- An employer’s refusal to provide a worker with her preferred disability accommodation was not evidence that it failed to act in good faith, the 3rd U.S. Circuit Court of Appeals ruled (Keyhani v. Trustees of the University of Pennsylvania, No. 19-2806 (3rd Cir., May 1, 2020)).
- Tanya Keyhani worked for the University of Pennsylvania's facilities and real estate department. After developing impairments, she requested permission to work from home two days per week; the employer denied her request but offered her a three-day workweek. After several months under that arrangement, the employer informed her that her reduced workload was posing an undue hardship on the business. She eventually returned to a full, on-site schedule with workspace modifications.
- Keyhani then sued, alleging the employer failed to act in good faith with respect to its accommodation obligations. A federal district court granted summary judgment for the employer and she appealed. On appeal, the 3rd Circuit upheld the lower court's ruling, stating that "[o]ther than her request to work from home two days each week, defendant provided Keyhani with every accommodation she requested." The employee's "preference for one of the two alternative accommodations provided by her doctors is not sufficient to establish that defendant failed to act in good faith under these circumstances."
The ADA requires that employers provide reasonable accommodations for employees with disabilities unless the employer would suffer an undue hardship as a result. However, as several courts have concluded, employers are not obligated to grant the reasonable accommodation the employee prefers. Employers need only provide an accommodation that allows an employee with a disability to do his or her job.
Last year, for example, the 2nd Circuit ruled that a hospital employee who was deaf was not entitled to the sign language interpreter and videophone that she requested, noting that "employers are not required to provide an accommodation that the employee prefers — all that is required is that the employer provide an effective accommodation."
Court have extended the same stance to religious accommodations required by Title VII of the Civil Rights Act of 1964. The 10th Circuit, for example, held that an employee had received a reasonable accommodation when his employer allowed him to skip weekend work altogether after he asked that his mandatory overtime be switched from Saturday to Sunday to accommodate his religion. The employee was unhappy with the loss of wages, but the court determined that the employer’s accommodation was reasonable.

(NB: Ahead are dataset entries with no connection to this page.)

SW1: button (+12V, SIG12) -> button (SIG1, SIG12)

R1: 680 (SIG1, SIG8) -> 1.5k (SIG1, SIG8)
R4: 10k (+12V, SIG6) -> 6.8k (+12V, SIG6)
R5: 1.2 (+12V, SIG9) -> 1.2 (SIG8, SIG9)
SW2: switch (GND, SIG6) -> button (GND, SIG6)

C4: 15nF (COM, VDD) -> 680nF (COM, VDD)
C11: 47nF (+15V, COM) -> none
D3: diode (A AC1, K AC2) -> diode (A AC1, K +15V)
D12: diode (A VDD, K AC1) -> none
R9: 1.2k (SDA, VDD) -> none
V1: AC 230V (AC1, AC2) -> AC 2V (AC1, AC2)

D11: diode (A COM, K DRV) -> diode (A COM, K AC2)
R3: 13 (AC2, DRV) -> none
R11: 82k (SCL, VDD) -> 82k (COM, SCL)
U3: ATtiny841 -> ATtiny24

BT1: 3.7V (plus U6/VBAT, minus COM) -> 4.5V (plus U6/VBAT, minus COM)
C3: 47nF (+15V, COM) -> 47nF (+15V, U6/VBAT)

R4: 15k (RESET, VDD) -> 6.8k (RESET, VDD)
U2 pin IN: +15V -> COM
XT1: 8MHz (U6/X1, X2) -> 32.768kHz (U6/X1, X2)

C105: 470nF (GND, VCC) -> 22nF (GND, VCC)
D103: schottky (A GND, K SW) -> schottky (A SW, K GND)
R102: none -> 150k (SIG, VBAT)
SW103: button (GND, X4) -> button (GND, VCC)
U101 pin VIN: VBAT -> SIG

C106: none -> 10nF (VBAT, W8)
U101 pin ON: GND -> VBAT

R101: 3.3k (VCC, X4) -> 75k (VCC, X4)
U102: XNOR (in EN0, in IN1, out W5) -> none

Of course, once an employee has requested an accommodation, employers will want to engage in the interactive process to identify possible accommodations. While a failure to engage in that process isn't a per se violation of federal law, such a failure can serve as evidence of discrimination, experts have said. HR can train managers to identify requests that may trigger the employer's ADA responsibilities and to escalate them as appropriate.